_Directives_.
**1.** In the passage on the history of the least squares method, why was Legendre's rigorous mathematical foundation important for the method? Answer in one to three sentences.
**2.** Resume the passage on the history of the least squares method, picking up after its final sentence.

_Selected passage_.
######
Armed with his meticulous measurements and innovative statistical analysis, Boscovich not only confirmed the oblate spheroid shape of the Earth but also refined its dimensions. His calculations yielded a more accurate value for the Earth’s equatorial radius and the flattening at the poles, providing crucial support for Newton’s theory of gravitation, which predicted this very shape.
Motivated by the analysis of planetary orbits and determining the shape of the Earth, later in 1805, Adrien-Marie Legendre (1752 - 1833) published the first clear and concise explanation of the least squares method in his book “Nouvelles méthodes pour la détermination des orbites des comètes”. The method of least squares is a powerful statistical technique used today fit a mathematical model to a set of data points. Its goal is to find the best-fitting curve that minimizes the sum of the squared distances (a.k.a residuals) between the curve and the actual data points. Compared to the approach proposed by Boscovich, the least squares method is less robust to measurement errors and inconsistencies. However, from computational point of view, it is more efficient and there are various algorithms exist for efficient calculation of curve parameters. This computational efficiency is crucial for modern data analysis, where datasets can be massive and complex, making least squares a fundamental tool in statistics and data analysis, offering a powerful and widely applicable approach to data fitting and model building.
Legendre provided a rigorous mathematical foundation for the least squares method, demonstrating its theoretical underpinnings and proving its optimality under certain conditions. This mathematical basis helped establish the credibility and legitimacy of the method, paving the way for its wider acceptance and application. Legendre actively communicated his ideas and collaborated with other mathematicians, such as Carl Friedrich Gauss (1777-1855), who also contributed significantly to the development of the least squares method. While evidence suggests Gauss used the least squares method as early as 1795, his formal publication came later than Legendre’s in 1809. Despite the delay in publication, Gauss independently discovered the method and applied it to various problems, including celestial mechanics and geodesy. He developed efficient computational methods for implementing the least squares method, making it accessible for practical use by scientists and engineers. While Legendre’s clear exposition and early publication brought the least squares method to the forefront, Gauss’s independent discovery, theoretical development, practical applications, and contributions to computational methods were equally crucial in establishing the method’s significance and impact. Both mathematicians played vital roles in shaping the least squares method into the powerful statistical tool it is today.
######
Recorded data
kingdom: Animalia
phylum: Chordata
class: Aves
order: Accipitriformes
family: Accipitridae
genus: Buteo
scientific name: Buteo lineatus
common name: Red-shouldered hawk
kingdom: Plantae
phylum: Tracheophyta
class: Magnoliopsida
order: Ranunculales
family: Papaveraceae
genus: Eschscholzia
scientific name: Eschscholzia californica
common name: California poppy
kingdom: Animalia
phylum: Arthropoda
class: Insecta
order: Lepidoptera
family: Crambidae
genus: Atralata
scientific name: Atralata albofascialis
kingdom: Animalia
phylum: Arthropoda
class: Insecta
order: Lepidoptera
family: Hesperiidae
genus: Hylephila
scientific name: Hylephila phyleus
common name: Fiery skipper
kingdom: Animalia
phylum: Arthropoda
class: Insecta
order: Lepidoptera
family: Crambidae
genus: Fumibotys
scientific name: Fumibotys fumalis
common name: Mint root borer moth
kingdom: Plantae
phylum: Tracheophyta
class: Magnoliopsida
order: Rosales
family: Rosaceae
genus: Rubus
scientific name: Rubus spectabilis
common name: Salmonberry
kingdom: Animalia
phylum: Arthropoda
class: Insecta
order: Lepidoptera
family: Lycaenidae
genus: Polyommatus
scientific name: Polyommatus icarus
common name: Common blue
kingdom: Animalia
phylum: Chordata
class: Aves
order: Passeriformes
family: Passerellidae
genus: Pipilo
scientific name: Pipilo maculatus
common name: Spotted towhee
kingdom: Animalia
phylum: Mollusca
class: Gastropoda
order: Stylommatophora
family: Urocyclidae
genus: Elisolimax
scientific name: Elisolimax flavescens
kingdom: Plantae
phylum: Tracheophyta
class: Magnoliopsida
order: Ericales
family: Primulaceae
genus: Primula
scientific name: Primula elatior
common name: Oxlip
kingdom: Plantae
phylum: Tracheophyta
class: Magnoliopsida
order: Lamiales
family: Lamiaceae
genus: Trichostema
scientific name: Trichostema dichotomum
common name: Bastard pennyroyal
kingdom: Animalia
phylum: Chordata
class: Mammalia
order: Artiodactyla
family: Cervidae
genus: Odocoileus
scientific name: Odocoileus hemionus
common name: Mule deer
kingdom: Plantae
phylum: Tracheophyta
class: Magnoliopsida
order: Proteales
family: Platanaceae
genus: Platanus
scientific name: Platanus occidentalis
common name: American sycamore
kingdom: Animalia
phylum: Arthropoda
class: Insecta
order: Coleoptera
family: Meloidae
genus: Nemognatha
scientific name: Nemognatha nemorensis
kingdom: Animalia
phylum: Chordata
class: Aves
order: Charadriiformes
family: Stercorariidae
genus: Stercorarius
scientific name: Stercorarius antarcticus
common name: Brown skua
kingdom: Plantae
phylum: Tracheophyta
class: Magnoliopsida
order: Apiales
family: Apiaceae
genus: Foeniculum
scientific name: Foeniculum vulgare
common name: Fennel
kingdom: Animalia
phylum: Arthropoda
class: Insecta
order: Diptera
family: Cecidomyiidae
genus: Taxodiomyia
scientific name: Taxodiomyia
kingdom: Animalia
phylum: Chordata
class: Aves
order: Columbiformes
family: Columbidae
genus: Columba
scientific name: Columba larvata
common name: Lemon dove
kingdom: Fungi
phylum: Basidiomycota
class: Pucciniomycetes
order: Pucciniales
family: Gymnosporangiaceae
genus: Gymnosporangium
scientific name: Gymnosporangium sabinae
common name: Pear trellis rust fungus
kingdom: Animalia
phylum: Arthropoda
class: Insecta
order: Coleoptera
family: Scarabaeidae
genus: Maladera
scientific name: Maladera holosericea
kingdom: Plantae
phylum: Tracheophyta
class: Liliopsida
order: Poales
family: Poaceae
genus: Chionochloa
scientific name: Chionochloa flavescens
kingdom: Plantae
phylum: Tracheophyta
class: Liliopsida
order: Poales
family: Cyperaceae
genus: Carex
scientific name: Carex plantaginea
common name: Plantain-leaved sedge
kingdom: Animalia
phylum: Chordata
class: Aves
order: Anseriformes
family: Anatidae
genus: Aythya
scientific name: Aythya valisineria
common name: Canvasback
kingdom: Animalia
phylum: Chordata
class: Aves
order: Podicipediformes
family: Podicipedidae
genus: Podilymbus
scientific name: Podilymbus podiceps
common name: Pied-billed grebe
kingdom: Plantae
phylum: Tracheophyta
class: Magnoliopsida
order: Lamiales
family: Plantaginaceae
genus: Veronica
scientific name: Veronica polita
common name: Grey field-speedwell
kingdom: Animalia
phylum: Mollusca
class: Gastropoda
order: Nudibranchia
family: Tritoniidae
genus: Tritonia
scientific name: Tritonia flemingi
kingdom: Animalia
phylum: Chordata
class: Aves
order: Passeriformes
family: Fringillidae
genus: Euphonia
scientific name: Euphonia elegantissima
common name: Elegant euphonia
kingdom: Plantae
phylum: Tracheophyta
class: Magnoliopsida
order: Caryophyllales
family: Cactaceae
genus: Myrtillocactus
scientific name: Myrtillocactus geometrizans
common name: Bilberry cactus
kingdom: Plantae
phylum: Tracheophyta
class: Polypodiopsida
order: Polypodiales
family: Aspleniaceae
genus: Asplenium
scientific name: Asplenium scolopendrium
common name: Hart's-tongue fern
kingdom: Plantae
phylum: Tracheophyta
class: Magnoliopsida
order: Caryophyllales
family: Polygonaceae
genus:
######
_Answers to the exercises_.
**1.** By showing the method's theoretical underpinnings and proving it optimal under certain conditions, Legendre's foundation established the method's credibility and legitimacy. That paved the way for its wider acceptance and application.

**2.**
Another French polymath Pierre-Simon Laplace (1749 - 1827) extended the methods of Boscovich and showed that the curve fitting problem could be solved by ordering the candidate slopes and finding the weighted median. Besides that Laplace made fundamental contributions to probability theory, developing the Bayesian approach to inference. Most of the work of Laplace was in the field of celestial mechanics, where he used data from astronomical observations to develop mathematical models and equations describing the gravitational interactions between celestial bodies. His analytical methods and use of observational data were pioneering in the field of celestial mechanics. Furthermore, developed methods for estimating population parameters from samples, such as the mean and variance and pioneered the use of random sampling techniques, which are essential for ensuring the validity and generalizability of statistical inferences. These contributions helped lay the foundation for modern sampling theory and survey design, which are crucial for conducting reliable and representative studies. Overall, Laplace’s contributions to data analysis were profound and enduring. His work in probability theory, error analysis, sampling methods, and applications significantly advanced the field and laid the groundwork for modern statistical techniques. He also played a crucial role in promoting statistical education and communication, ensuring that these valuable tools were accessible and utilized across various disciplines.
Boscovich used what we call today a linear regression analysis. This type of analysis relies on the assumption that the relationship between the independent (arc length) and dependent (sinus squared of the latitude) variables is linear. Francis Galton was the person who coined the term “regression” in the context of statistics. One of the phenomena he studied was the relationship between the heights of parents and their children. He found that the heights of children tended to “regress” towards the average height of the population, which led him to use the term “regression” to describe this phenomenon. Galton promoted a data-driven approach to research that continues to shape statistical practice today. Furthermore, he introduced the concept of quantiles, which divide a population into equal-sized subpopulations based on a specific variable. This allowed for a more nuanced analysis of data compared to simply considering the mean and median. He also popularized the use of percentiles, which are specific quantiles used to express the proportion of a population below a certain value.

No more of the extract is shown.